Selfish Misfourtunes

I would pass you by on the streets, but you wouldnt ever receive more then a glance from me. The city in which we both live revolves around me, unlike yourself who revolves around the city. I return each night to my well heated home, where as you simply scavenge for the nearest unoccupied street corner. We are different people, We have nothing in common.

My days pass, each filled with new problems and complaints. Last week my secretary informed me that she had mistakenly overbooked me for two meetings. The apologetic tone in her voice was no longer clear, but the fear on her face was a sight I had grown acustomed to seeing. What are you afraid of Marie? It didnt take long for me to realize, that I was that fear, the fear was of me.

The stress and fustration of my day had left me dazing into a fog on the subway home that night; Contemplating who I once was was, and who I have become. A child was beside me, spinning freely around the pole which thousands had touched in the days before her. Each time she wrapped around, the tiny girls arm would hit the side of my leg, until soon I felt although I was spinning in circles with her. Without recogniztion of my own actions, my teeth began to clench and my blood began to rush. I took the child by the arm, gentally but with enough of a force to end her continuous circles. I thought about yelling at her when I realized it wasnt her I was angered by.

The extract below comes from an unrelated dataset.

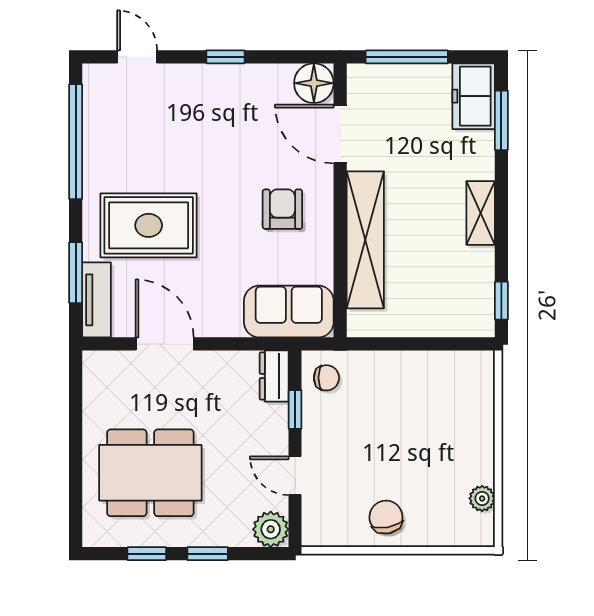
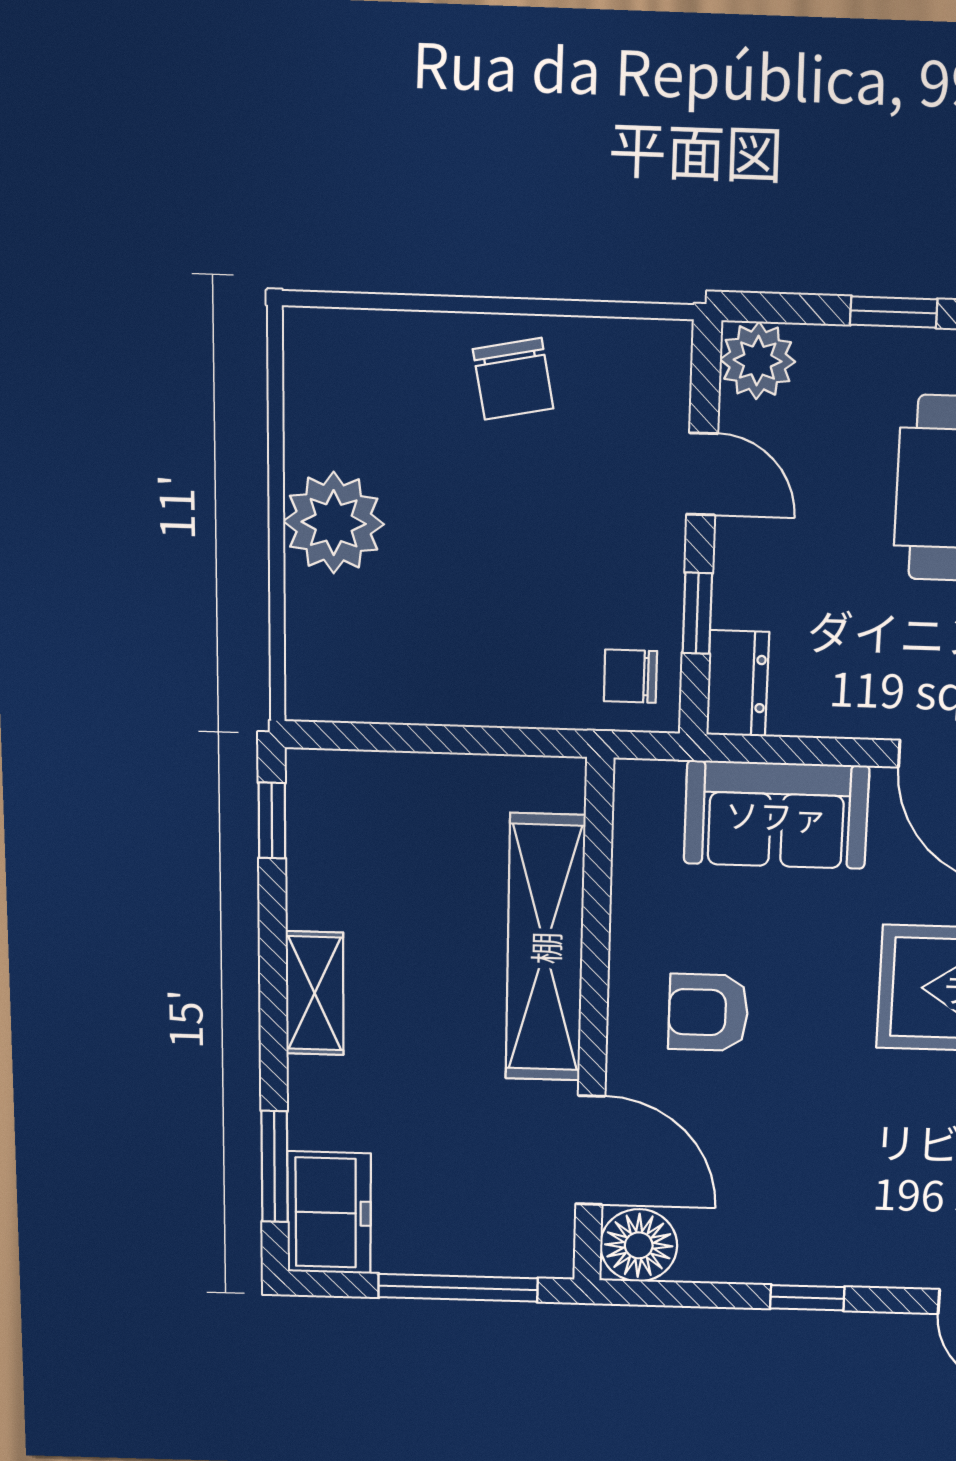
armchair: (282, 209) -> (708, 1012), turned 90
sofa: (289, 312) -> (776, 815), moved
plant: (482, 498) -> (334, 523), moved, width x1.87, depth x1.87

I looked up and I saw you. You who I had passed by on the streets all of those days, you who never received even a minute of mine, you who was nothing to me. "Try teaching your child some manners when you get home tonight will ya' lady?" I wanted all too much to say more then I did, but the child beside me, whose arm was still in my grasp kept me grounded. "This is home." She said to me in the calmest of voices, one so soft but which hit me like a thousand needles pressing against my skin. I released my grasp around the child as she hurried back over to her mothers side. The train came to a stop and she picked her daughter up, holding her protectively under her arms. "We arent all so furtunate miss..." And with that, she was gone. I remained still and motionless although stuck in the position in which I sat, afraid to move. There was that fear again, It was the fear I saw on Marie's face that morning and it was the one I felt inside of me now. The fear was not of the woman who was now dissapearing into the station behind me, The fear was of me, I was the fear, This is who Ive become.